Here is Jill collapsed in terror outside.And here I am driven mad with fright.
We left through the shop – look at how well all the fine literature is selling!
Dan has been thinking of joining the navy – and yesterday I was talking with an ex-submairiner who was strongly advocating a life under the water, rather than on top of it.
So we – any excuse for a trip – went down to the Submarine museum in Gosport.
This did not have the intended result – Dan has decided never – ever – to go in a submarine – mainly because of the escape training -where you have to go up about 2 miles of water without oxygen – but better find that out before you join than after!
It was a great museum – lots of buttons to press – and tours of submarines. We finished the day with fine dining at Macdonalds.
Today my lovairrrrr and I went to Highgate Cemetery. You may have noticed that I love cemeteries, I wonder what people were like and how they had lived their lives. I have a bad habit of saying ‘aww’ at the children’s graves, and by the end of today I would not have been surprised if my lovairrr had not picked up a gravestone, clouted me round the head with it and shoved me in with some three year old who had roused my sympathy.
We had a great day out – John picked me up and drove us up there – almost right to the gate.
When we arrived there were several Police Officers looking very beautiful in their number one uniforms, a few soldiers, a couple of vicars and a photographer or two.
They were all there to dedicate a gravestone over a man who had been awarded the Victoria Cross in India at Lucknow, joined the Metropolitan Police, and then died of consumption in 1861 at the age of 30. He was buried in a paupers grave and it has taken until now (when people can spare the time and money from just surviving) for a gravestone to be erected.
Sir Ian Blair turned up, and had a little chat with one of the vicars, who seemed a little religiously confused as he was wearing what appeared to be a Jewish skullcap – hedging his bets?
They had even wheeled out a Chelsea Pensioner.
While they were having their little service at the graveside, we walked through the East cemetery.

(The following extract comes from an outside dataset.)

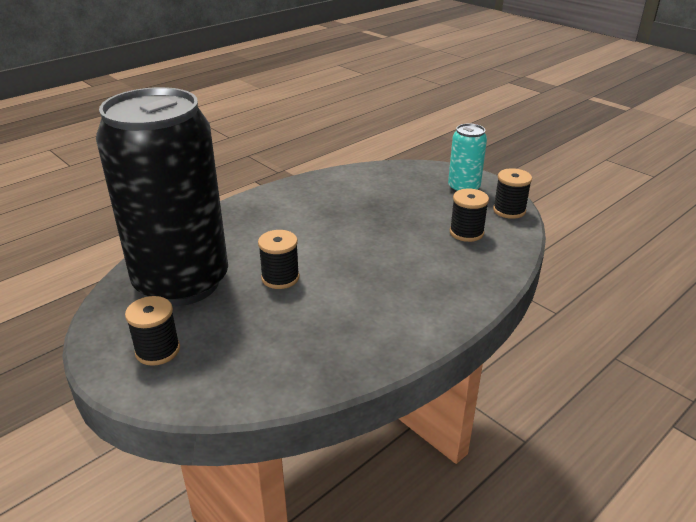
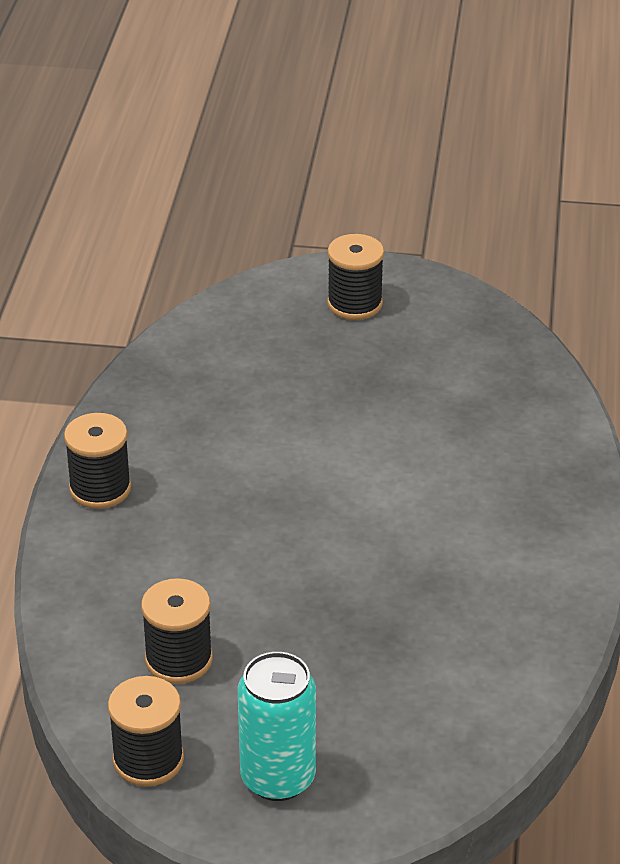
camera: 140 degrees right, 5 degrees up
(182, 283) = (452, 372): black can -> none
(280, 278) = (348, 439): black spool -> black spool (100, 489)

Obviously went past Karl Marx,his tombstone must be one of the ugliest in the entire cemetery.
There were some beautiful ones –
and I loved this one – extremely factual.
After the great, good and self important had left the soldiers grave we went to have a look, and found the BBC still there.

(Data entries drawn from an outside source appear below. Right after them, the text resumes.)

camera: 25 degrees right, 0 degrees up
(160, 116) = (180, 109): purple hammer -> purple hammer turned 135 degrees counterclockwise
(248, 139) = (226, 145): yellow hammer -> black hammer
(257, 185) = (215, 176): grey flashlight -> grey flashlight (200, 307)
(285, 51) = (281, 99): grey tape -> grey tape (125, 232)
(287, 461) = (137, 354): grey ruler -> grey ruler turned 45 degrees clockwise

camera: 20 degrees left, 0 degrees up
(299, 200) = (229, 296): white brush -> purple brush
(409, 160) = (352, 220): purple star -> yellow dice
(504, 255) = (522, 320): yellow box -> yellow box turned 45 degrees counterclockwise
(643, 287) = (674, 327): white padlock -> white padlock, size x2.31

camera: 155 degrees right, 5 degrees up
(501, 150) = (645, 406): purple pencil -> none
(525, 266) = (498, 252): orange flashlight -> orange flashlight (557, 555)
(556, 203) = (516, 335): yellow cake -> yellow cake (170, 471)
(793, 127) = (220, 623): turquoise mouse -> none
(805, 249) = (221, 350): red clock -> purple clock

They don’t make gravestones like they used to.
We went over to join the guided tour of the older West Cemetery – it is the only way that you are allowed in now, which is a great shame as it would be lovely just to wander where you wanted to.

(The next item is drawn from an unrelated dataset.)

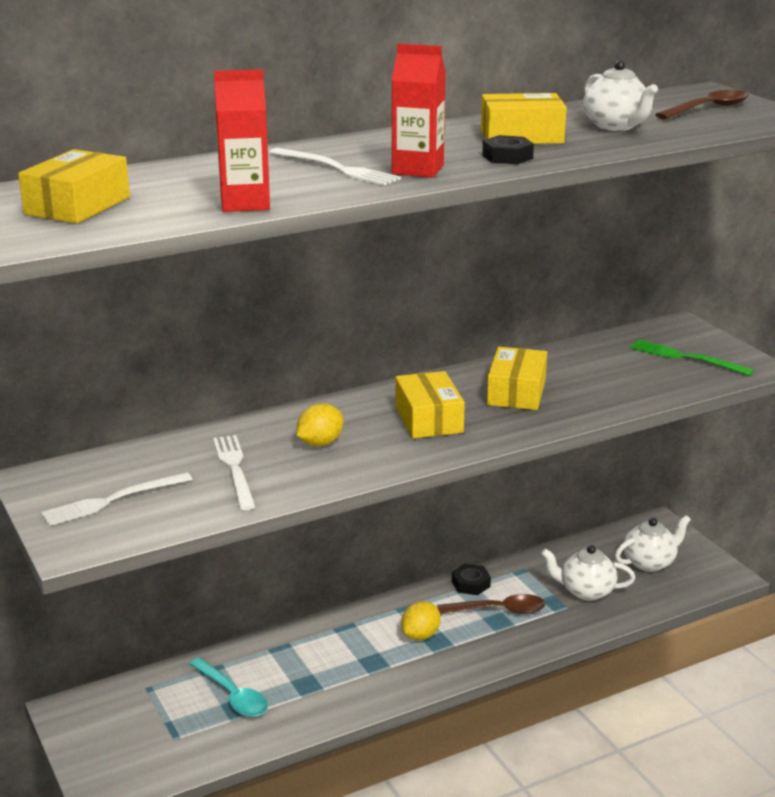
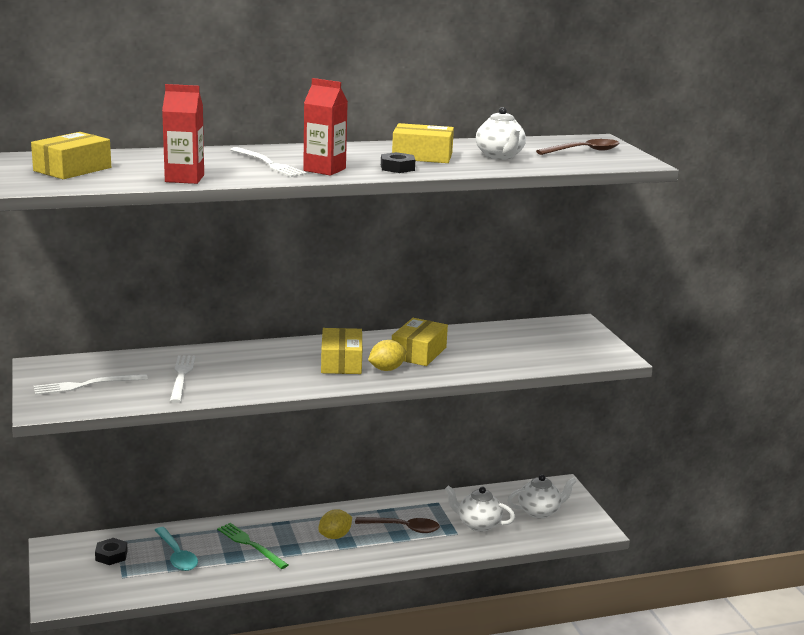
camera: 10 degrees right, 5 degrees down
(320, 443) = (252, 368): yellow lemon -> yellow lemon (386, 369)
(470, 584) = (390, 507): black nut -> black nut (111, 555)
(686, 358) = (566, 345): green fork -> green fork (250, 545)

We were taken around all the highlights – the cedar tree,
the Egyptian catacombs the wonderful lion on the top of George Wombwell the menagerist, and Mrs Henry Wood. I liked this sleeping angel the best though.
Afterwards we walked down the lane to look for somewhere to eat, past this village behind a fence.
Even the Tesco was posh.
We had lunch in a small cafe, where I again fell in love with the waiter – he had the most divine voice. There was a view of my future across the road in front of the pub.I like the idea of a young man pandering to my wheelchair bound whims.
After lunch we walked up into Parliament Fields and watched the kite flyers and looked out over London.We drove home through the rush hour which took a Very Long Time.
Here is a picture of my handsome lovaiiiiirrrrr.
Small Print:- Obviously my lovaaaiiiirrrr is NOT my lovaaaiiirrr in any physical or deeply meaningful way – I am far too virtuous despite my prediliction for European waiters – and he has Far Better Options than me. I also have a lovely husband of my very own.